Q. When and why did you join Rotary?
A. I joined Rotary in 1999 when a work colleague invited me. I truly had no idea what Rotary was all about!
Q. What roles/positions have you held in the club?
A. I was Club President 2005-6 and have held various District positions including Assistant Secretary and Safeguarding/Protection/Equality Officer.
Q. Being a member of an international organisations can open many doors for overseas service. Can you tell us about your volunteering abroad?
A. Rotary has offered me some wonderful opportunities to volunteer overseas including the Jaipur Limb Centre, administering polio vaccinations in India, helping to rebuild The Yorkshire School in Sri Lanka post tsunami and working at a fistula clinic in Sierra Leone.
Q. In which countries have you attended Rotary meetings and is there a difference to Club meetings in the UK?

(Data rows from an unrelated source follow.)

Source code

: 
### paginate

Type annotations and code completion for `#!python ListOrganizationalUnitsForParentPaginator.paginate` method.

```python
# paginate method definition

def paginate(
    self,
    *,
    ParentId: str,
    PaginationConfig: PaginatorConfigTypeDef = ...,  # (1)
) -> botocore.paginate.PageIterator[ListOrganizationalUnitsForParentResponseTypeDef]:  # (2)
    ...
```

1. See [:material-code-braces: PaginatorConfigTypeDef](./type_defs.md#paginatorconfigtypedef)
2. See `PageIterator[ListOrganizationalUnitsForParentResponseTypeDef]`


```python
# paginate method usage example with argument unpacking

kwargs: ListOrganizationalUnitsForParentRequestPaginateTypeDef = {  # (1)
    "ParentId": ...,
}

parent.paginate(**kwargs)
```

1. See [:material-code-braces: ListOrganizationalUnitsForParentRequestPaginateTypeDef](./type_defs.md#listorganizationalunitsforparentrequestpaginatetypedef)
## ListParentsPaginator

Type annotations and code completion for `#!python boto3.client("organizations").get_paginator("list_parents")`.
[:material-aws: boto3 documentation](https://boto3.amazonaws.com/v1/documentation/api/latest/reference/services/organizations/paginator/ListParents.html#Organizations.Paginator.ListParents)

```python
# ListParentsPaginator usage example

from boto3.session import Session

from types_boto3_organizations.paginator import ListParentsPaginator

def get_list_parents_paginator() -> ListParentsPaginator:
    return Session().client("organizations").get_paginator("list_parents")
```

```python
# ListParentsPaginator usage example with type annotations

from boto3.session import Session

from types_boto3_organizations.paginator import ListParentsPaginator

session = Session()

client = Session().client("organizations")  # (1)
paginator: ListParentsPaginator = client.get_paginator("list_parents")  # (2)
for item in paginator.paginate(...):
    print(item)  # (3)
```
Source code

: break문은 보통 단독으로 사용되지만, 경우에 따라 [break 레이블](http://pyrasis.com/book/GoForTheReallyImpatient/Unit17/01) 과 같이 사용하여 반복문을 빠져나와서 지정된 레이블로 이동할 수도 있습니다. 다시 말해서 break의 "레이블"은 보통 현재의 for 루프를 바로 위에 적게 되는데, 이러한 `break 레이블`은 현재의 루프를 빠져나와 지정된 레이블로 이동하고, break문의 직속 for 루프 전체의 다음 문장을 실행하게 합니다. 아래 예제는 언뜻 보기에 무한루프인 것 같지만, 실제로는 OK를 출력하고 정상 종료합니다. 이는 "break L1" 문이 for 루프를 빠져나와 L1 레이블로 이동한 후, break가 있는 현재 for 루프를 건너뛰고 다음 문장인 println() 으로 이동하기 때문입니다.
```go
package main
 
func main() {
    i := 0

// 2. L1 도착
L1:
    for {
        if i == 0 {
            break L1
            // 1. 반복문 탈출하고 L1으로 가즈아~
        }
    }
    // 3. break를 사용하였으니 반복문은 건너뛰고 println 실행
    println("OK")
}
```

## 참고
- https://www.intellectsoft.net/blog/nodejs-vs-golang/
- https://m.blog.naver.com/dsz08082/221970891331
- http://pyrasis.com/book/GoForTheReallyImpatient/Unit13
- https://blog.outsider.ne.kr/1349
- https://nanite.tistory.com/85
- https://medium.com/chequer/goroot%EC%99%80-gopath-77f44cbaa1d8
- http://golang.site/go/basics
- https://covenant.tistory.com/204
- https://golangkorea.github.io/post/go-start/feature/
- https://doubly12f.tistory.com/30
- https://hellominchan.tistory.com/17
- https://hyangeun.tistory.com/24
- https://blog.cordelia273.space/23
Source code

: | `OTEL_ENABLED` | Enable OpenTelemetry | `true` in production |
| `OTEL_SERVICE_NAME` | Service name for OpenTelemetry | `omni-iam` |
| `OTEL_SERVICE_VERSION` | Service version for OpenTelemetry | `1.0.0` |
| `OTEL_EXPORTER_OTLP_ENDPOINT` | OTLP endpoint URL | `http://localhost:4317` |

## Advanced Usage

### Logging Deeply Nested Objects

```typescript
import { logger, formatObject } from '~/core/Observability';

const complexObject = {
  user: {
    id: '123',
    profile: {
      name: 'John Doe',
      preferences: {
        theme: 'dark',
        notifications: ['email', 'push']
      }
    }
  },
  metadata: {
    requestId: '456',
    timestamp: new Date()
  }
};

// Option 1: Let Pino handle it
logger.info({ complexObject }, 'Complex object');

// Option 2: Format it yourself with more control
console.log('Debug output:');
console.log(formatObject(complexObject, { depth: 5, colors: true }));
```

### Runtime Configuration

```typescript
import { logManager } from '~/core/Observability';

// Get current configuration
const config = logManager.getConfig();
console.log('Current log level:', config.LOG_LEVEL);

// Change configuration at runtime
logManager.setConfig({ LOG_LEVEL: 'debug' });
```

A. Whenever I travel abroad I always try to visit a local Rotary Club and so I have been to several European and African Clubs as well as those in Canada, USA, India, Nepal, Australia, New Zealand and Singapore. Somewhat surprisingly, I have found that although the members may be younger than those in this country the meetings tend to be more formal. I shall never forget going to one American club and being required to SING my national anthem and several other Rotary songs! I have also enjoyed attending Rotary International Conventions in Australia, Birmingham and in Chicago to mark Rotary’s centenary. I have joined Rotary meetings onboard cruise ships in the Artic and Alaska and have hosted international Ambassadorial Scholars.
Q. What do you see as the current challenges facing Rotary?
A. Rotary has many challenges but probably the greatest is how to be flexible in a changing world whilst maintaining core values. Let’s not “throw the baby out with the bath water”.
Q. Can you share your favourite Rotary moment to date?
A. It is hard to select one favourite Rotary moment. It could be being selected to go to the Houses of Parliament to represent Rotary’s polio eradication effort, or being chosen as the only female Rotarian on a Rotary Mission Challenge Team of 12, but actually I think the best moments are when someone gives you that gentle smile to let you know that you have in some way enhanced their life.
Q. What occupies your time when not involved in Rotary?
A. I am something of a ‘professional hobbyist’ and have tried many hobbies over the years – silver smithing, rock climbing, yarnbombing, painting and genealogy etc but at the moment it’s textile art. I also keep busy as a Freeman of York, as a volunteer at Thirsk Community Library, with English Heritage and on the children’s bereavement team with Herriot Hospice.
Q. If you could change one thing in the world, what would that be?
A. I don’t think I can beat John Lennon ‘Imagine all the people living life in peace’.